In some cases, Muslims rejected in the Clara Town community – in keeping with Article 6, were told to bring either a valid Liberian passport, a previous voter registration card issued by the NEC, a sworn testimony by two registered voters who shall appear in person before the registrar and confirm the applicant’s eligibility to register, confirmation by a Liberian traditional leader, who shall appear before the registrar and confirm the applicant’s eligibility to register, a birth certificate or certificate of naturalization – were woefully denied despite presenting their past voter registration cards.

Those denials by NEC workers are contributing to the under-registration of Montserrado County, which is the most populated county in the country, and one of the strongholds of the Coalition for Democratic Change (CDC).

During the 2005 presidential and legislative elections, CDC’s Joyce Musu Freeman-Sumo and Hannah Brent (deceased) won as senators with a combination of 166,339 votes. CDC also won nine of the 14 seats in the House of Representatives.
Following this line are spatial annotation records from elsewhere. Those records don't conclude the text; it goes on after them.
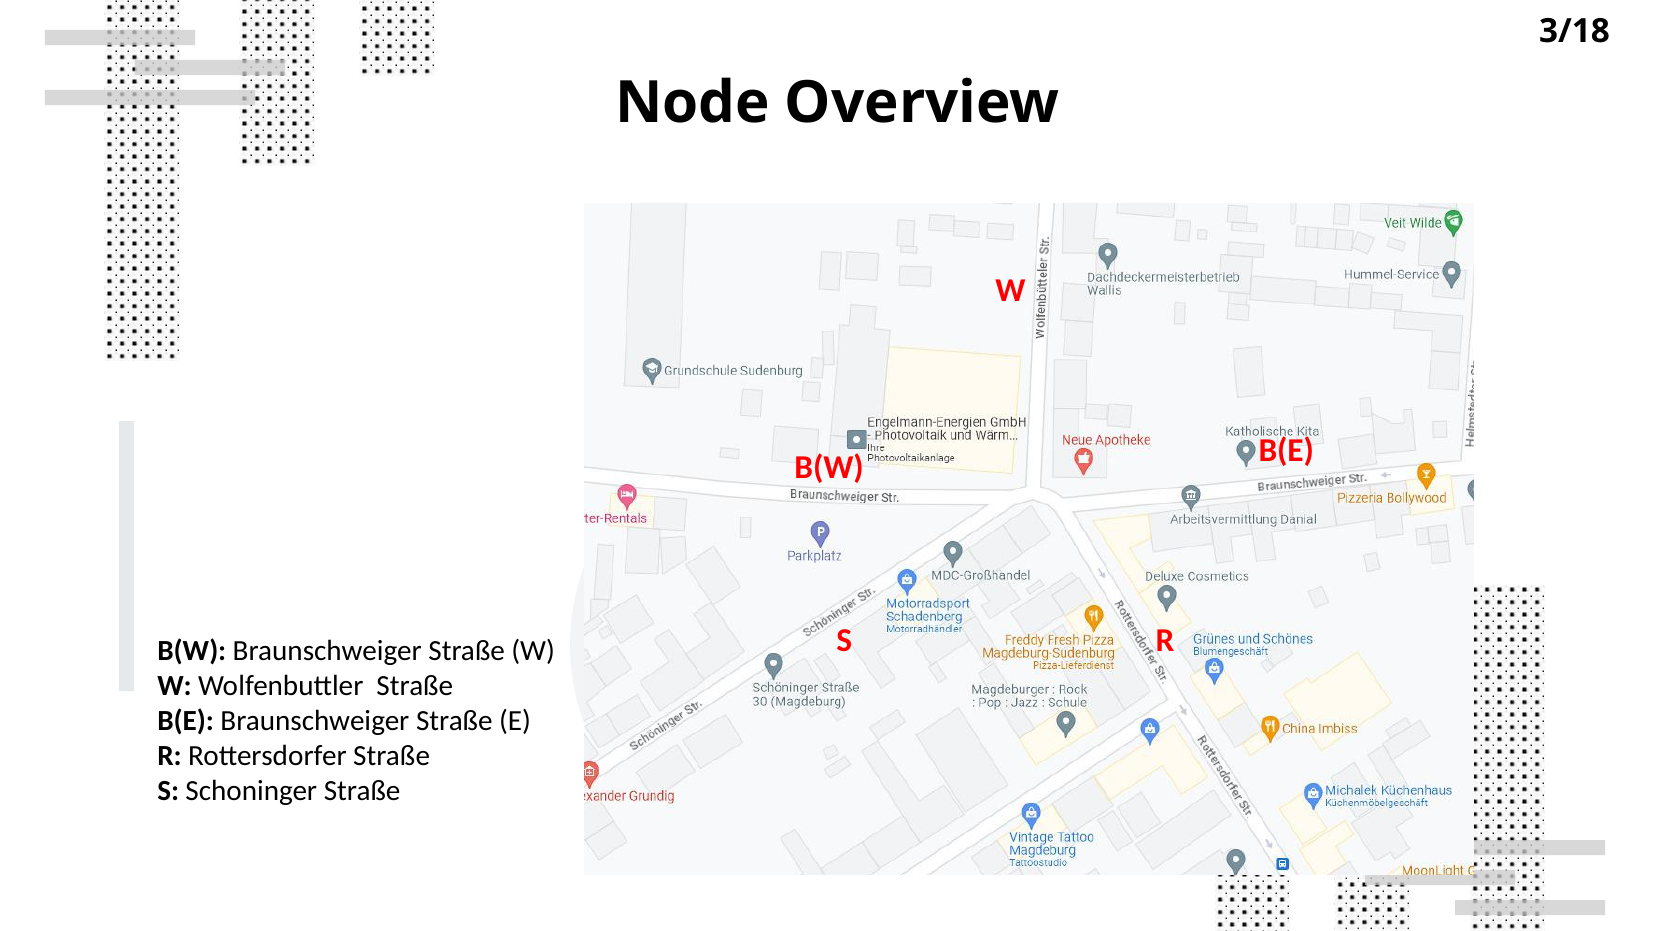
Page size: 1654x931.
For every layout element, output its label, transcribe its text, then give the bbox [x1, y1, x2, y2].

text_box W [980, 261, 1041, 317]
text_box 3/18 [1524, 0, 1654, 57]
text_box B(W): Braunschweiger Straße (W) W: Wolfenbuttler Straße B(E): Braunschweiger Straße (E) R: Rottersdorfer Straße S: Schoninger Straße [142, 624, 577, 897]
text_box B(E) [1243, 421, 1330, 477]
picture [584, 203, 1474, 875]
text_box S [821, 610, 868, 666]
text_box B(W) [779, 438, 881, 494]
text_box Node Overview [600, 56, 1089, 143]
text_box R [1140, 610, 1190, 666]
text_box [118, 421, 134, 692]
During the 2011 elections, the CDC won seven of the 17 seats in the House of Representatives, including a re-elected Thomas Fallah of Electoral District #5 and Dr. Edward Forh of Electoral District #16.
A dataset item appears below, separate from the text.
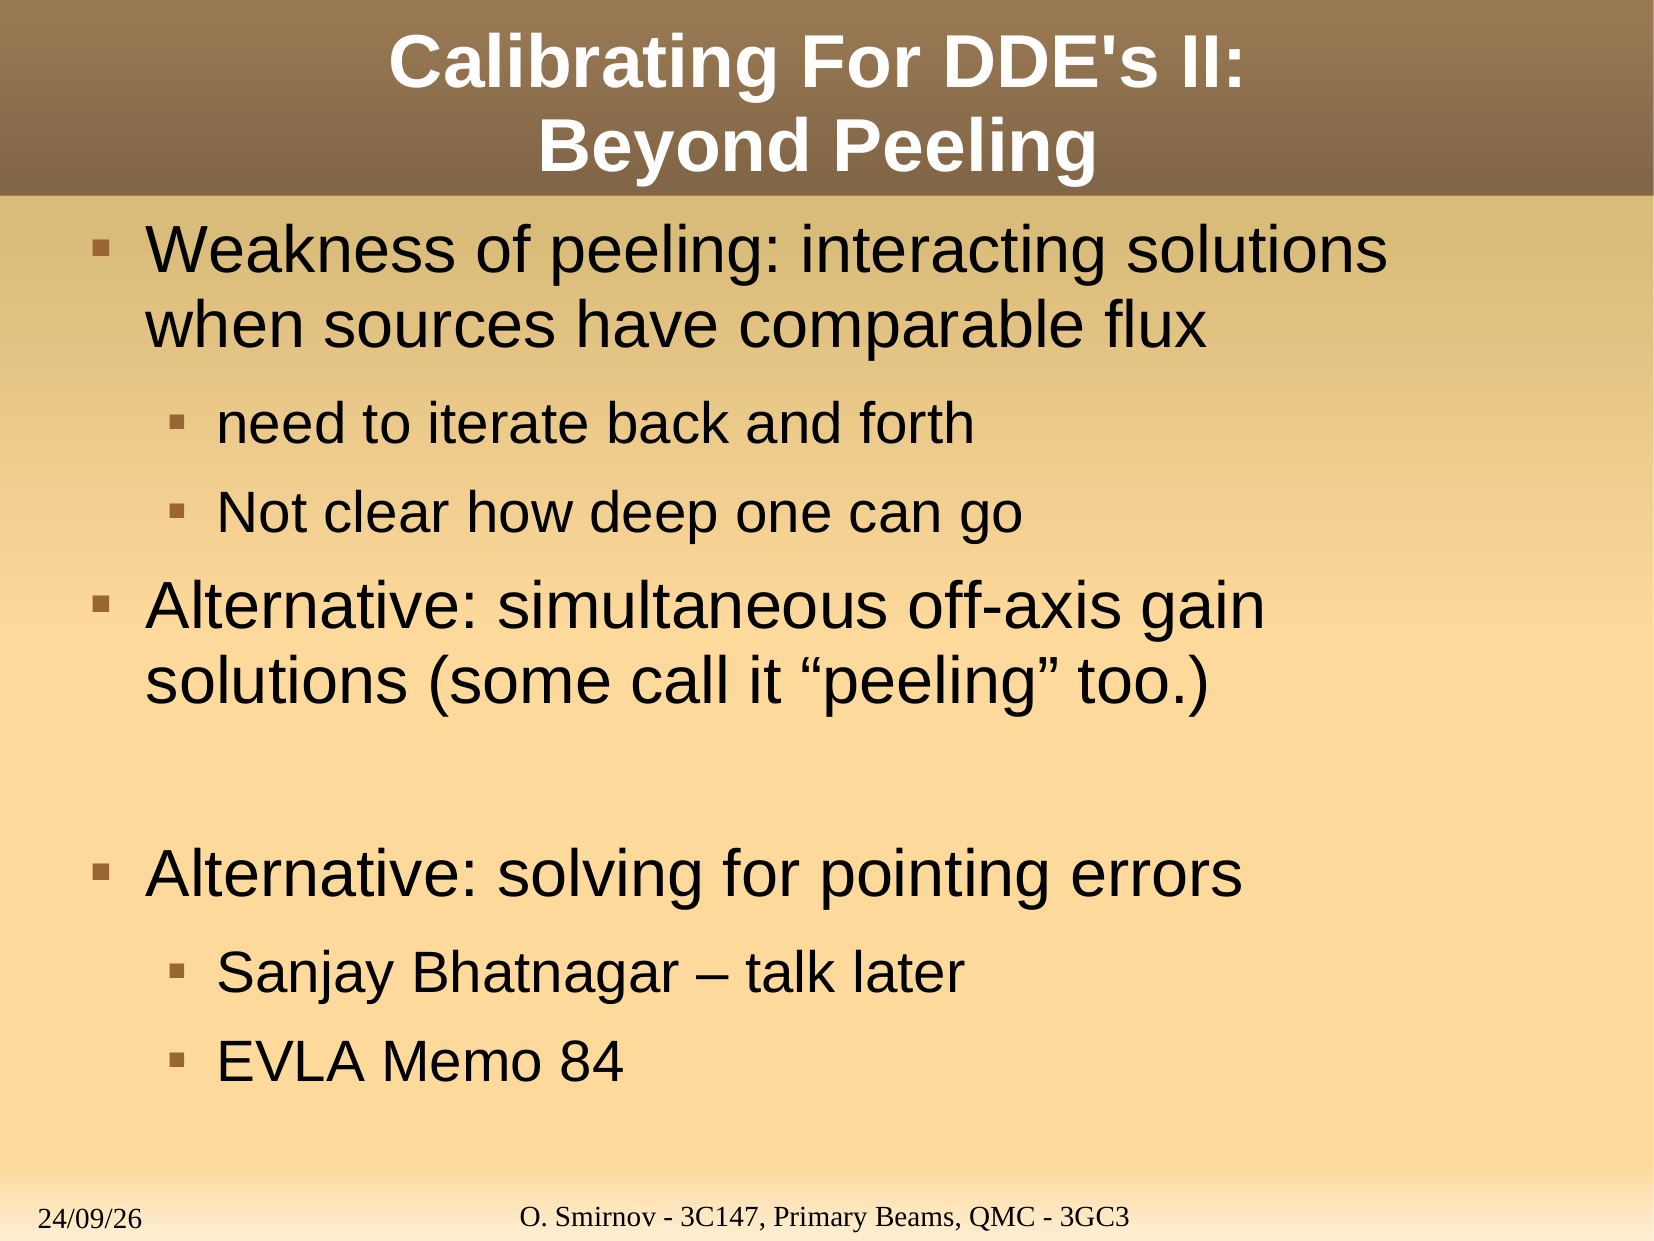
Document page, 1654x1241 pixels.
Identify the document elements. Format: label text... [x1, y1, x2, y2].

Another challenge that has led to under-registration of voters in Montserrado County has to do with “faulty cameras” and “premature closure of voter registration centers” before the prescribed 6:00PM.

Others include the abrupt transfer of registration centers from previous ones to different venues and their subsequent closure at 3:00PM.

Addressing a news conference on February 2, NEC chairman Jerome George Korkoya, who was one of 13 candidates that lost by 2,321 to 3,279 votes to CDC’s Tokpa Mulbah in Bong County Electoral District #1 as a Unity Party candidate, blamed the United Nations Development Program (UNDP) for having procured “faulty cameras.”

Cllr. Korkoya admitted that “most of the complaints so far received by the NEC call center came from Montserrado and its environs.”

As the voter registration curtain draws down with a potential for extension, CDC insiders say they are going to embark on a vigorous voter registration mobilization and sensitization awareness, as is being done by civil society organizations, faith-based groups, community based organizations and media advocacy groups, to even the field.